- [Задания для решения]:
**1.** В абзаце фрагмента о литературных родах и жанрах, который начинается словами «Однако встречающееся ныне совмещение», перечислены авторитеты, на которых ссылаются одновременно. Выпишите всех людей, названных в этом перечне.
**2.** Перепишите без изменений часть фрагмента о литературных родах и жанрах, начиная со слов «Чтобы держаться как» и заканчивая словами «Платона с Аристотелем.».

──────── Фрагмент документа ────────

Женетт Ж. Работы по поэтике
IX часть

IX

Я попытался показать, почему и каким образом сложилось деление на “литературные роды и жанры”, а попутно и то, каким образом оно оказалось приписано Платону и Аристотелю, при том, что оно никак не вписывалось в их “неосознанную поэтику”.

Чтобы держаться как можно ближе к исторической действительности, следовало бы уточнить, что атрибуция эта прошла в своем существовании два периода, соответствующие двум сугубо различным причинам: в конце эпохи классицизма она обусловливалась глубоким еще почитанием ортодоксального учения и потребностью оставаться в его границах; в XX веке она объясняется скорее ретроспективной иллюзией (стереотип утвердился так прочно, что трудно себе представить, чтобы он существовал не всегда), а также — это отчетливо заметно, например, у Фрая — закономерным оживлением интереса к интерпретации жанровых явлений с точки зрения модальности, то есть через ситуацию высказывания; в промежутке между этими периодами, в романтическую и постромантическую эпоху, никому и в голову не приходило впутывать во все эти проблемы Платона с Аристотелем.

Однако встречающееся ныне совмещение этих отличных друг от друга позиций — например, когда ссылаются одновременно и на Аристотеля, и на Баттё, и на Шлегеля (либо, как мы скоро увидим, и на Гете), и на Якобсона, и на Бенвениста, и на англо-американскую аналитическую философию,— еще усугубляет и без того серьезные теоретические затруднения, которые происходят из этой ошибочной атрибуции — или, если определять ее саму чисто теоретически, из этого смешения модальностей и жанров.

──────── Исходные данные ────────

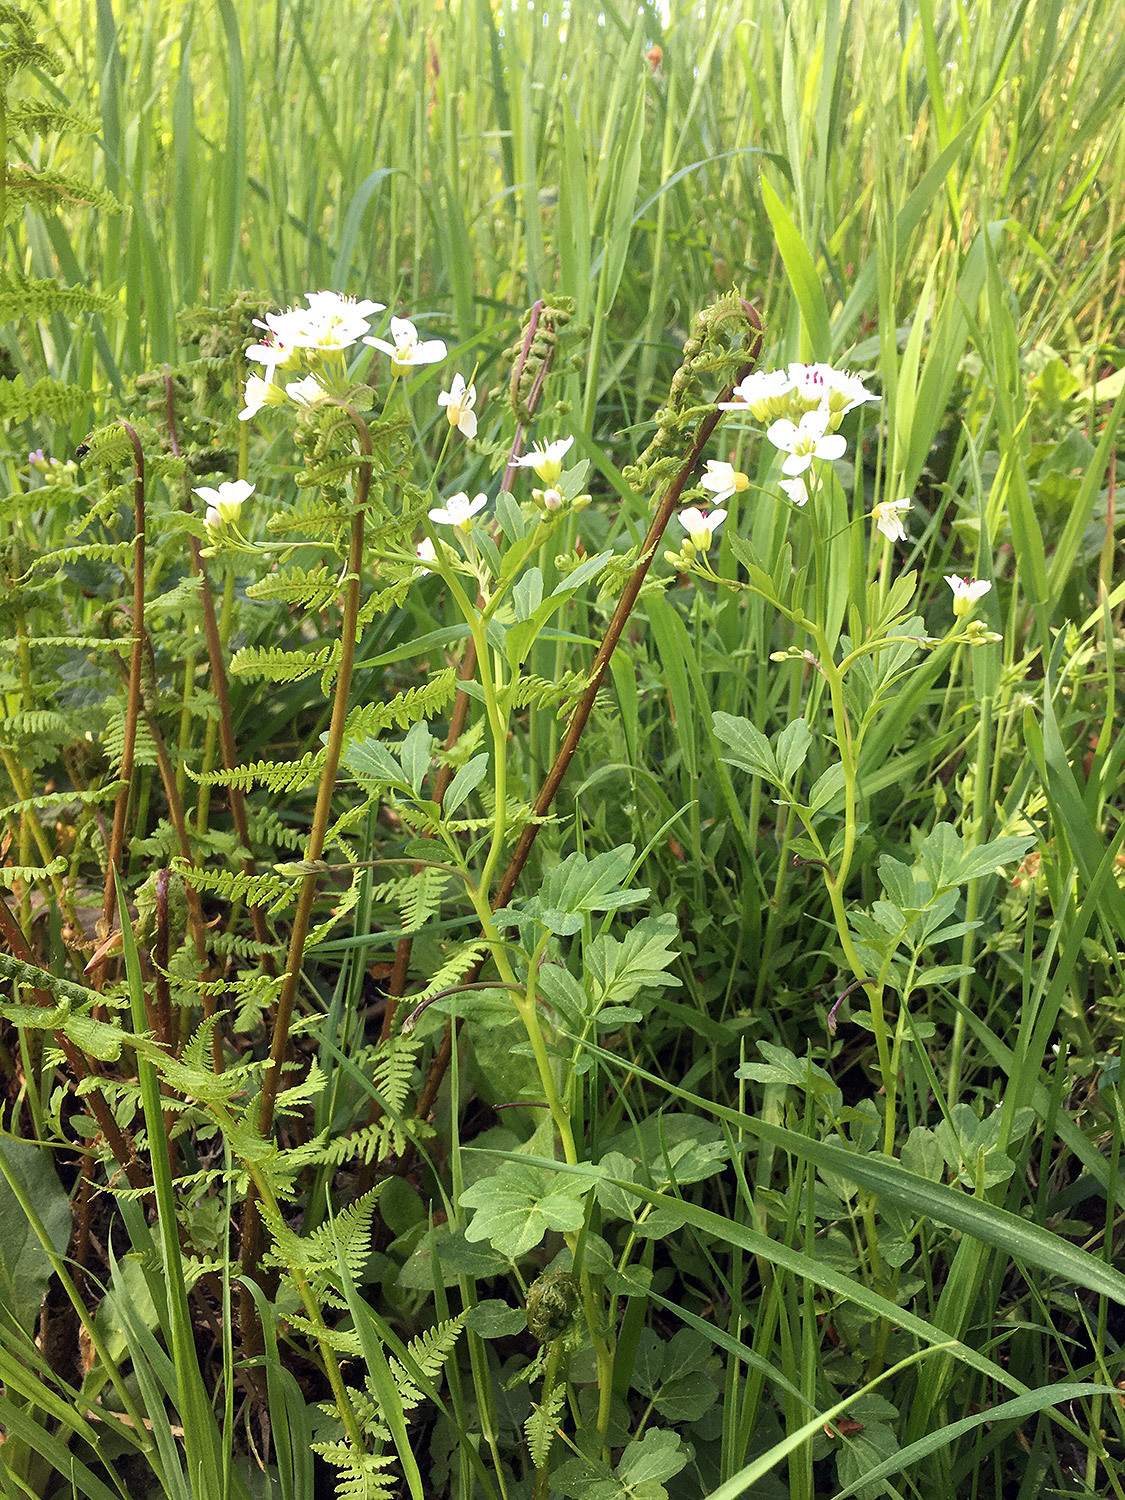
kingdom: Plantae
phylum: Tracheophyta
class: Magnoliopsida
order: Brassicales
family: Brassicaceae
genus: Cardamine
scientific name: Cardamine amara
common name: Large bitter-cress
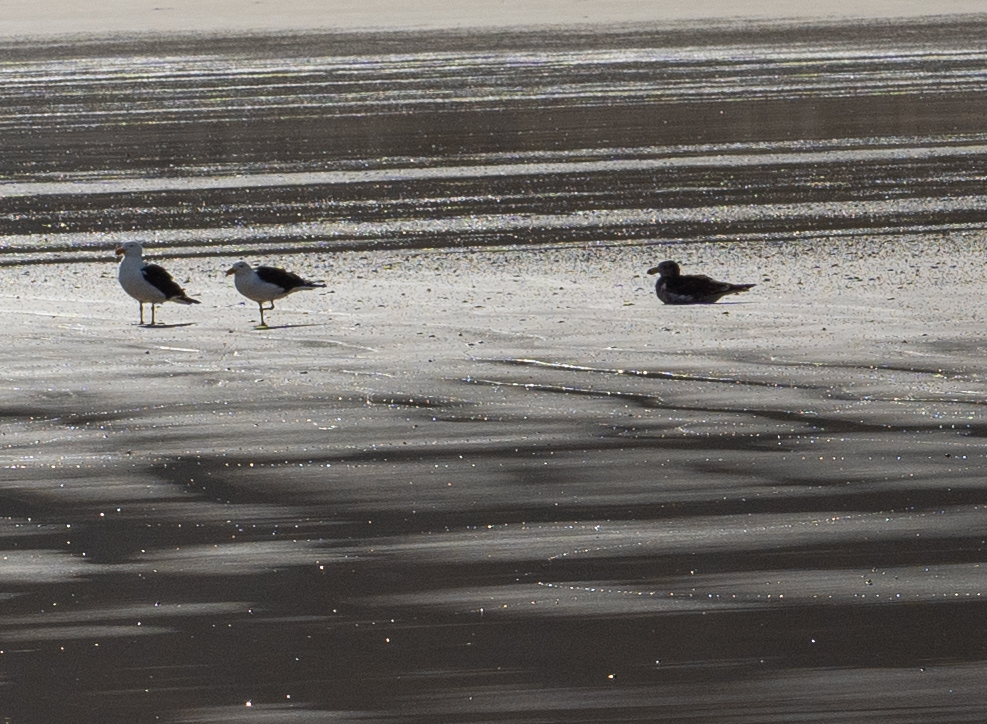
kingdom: Animalia
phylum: Chordata
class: Aves
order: Charadriiformes
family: Laridae
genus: Larus
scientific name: Larus pacificus
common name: Pacific gull
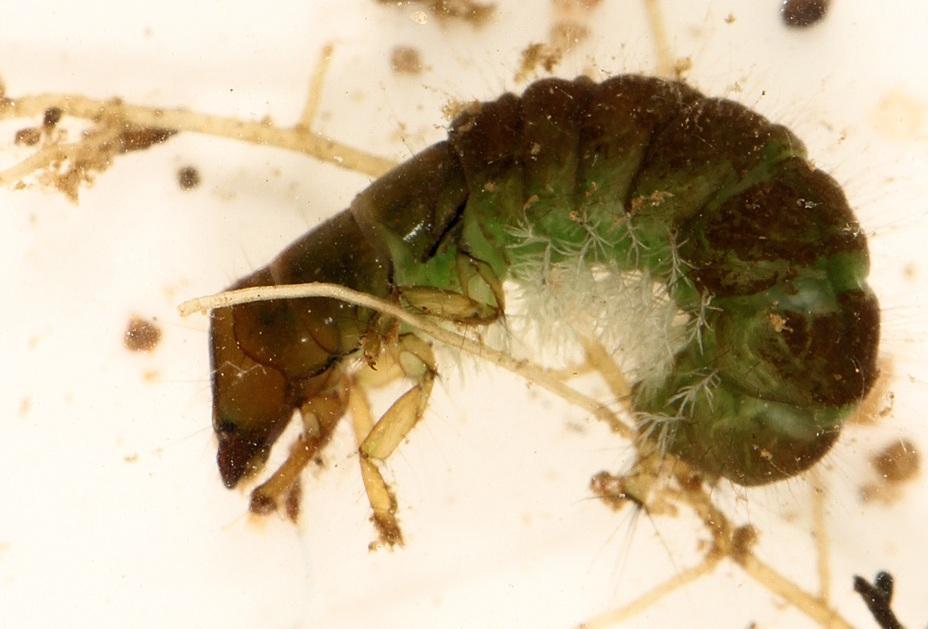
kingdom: Animalia
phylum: Arthropoda
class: Insecta
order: Trichoptera
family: Hydropsychidae
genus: Macrostemum
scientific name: Macrostemum capense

────────

- [Решения по заданиям]:
**1.** Аристотель, Баттё, Шлегель, Гете, Якобсон, Бенвенист

**2.**
Чтобы держаться как можно ближе к исторической действительности, следовало бы уточнить, что атрибуция эта прошла в своем существовании два периода, соответствующие двум сугубо различным причинам: в конце эпохи классицизма она обусловливалась глубоким еще почитанием ортодоксального учения и потребностью оставаться в его границах; в XX веке она объясняется скорее ретроспективной иллюзией (стереотип утвердился так прочно, что трудно себе представить, чтобы он существовал не всегда), а также — это отчетливо заметно, например, у Фрая — закономерным оживлением интереса к интерпретации жанровых явлений с точки зрения модальности, то есть через ситуацию высказывания; в промежутке между этими периодами, в романтическую и постромантическую эпоху, никому и в голову не приходило впутывать во все эти проблемы Платона с Аристотелем.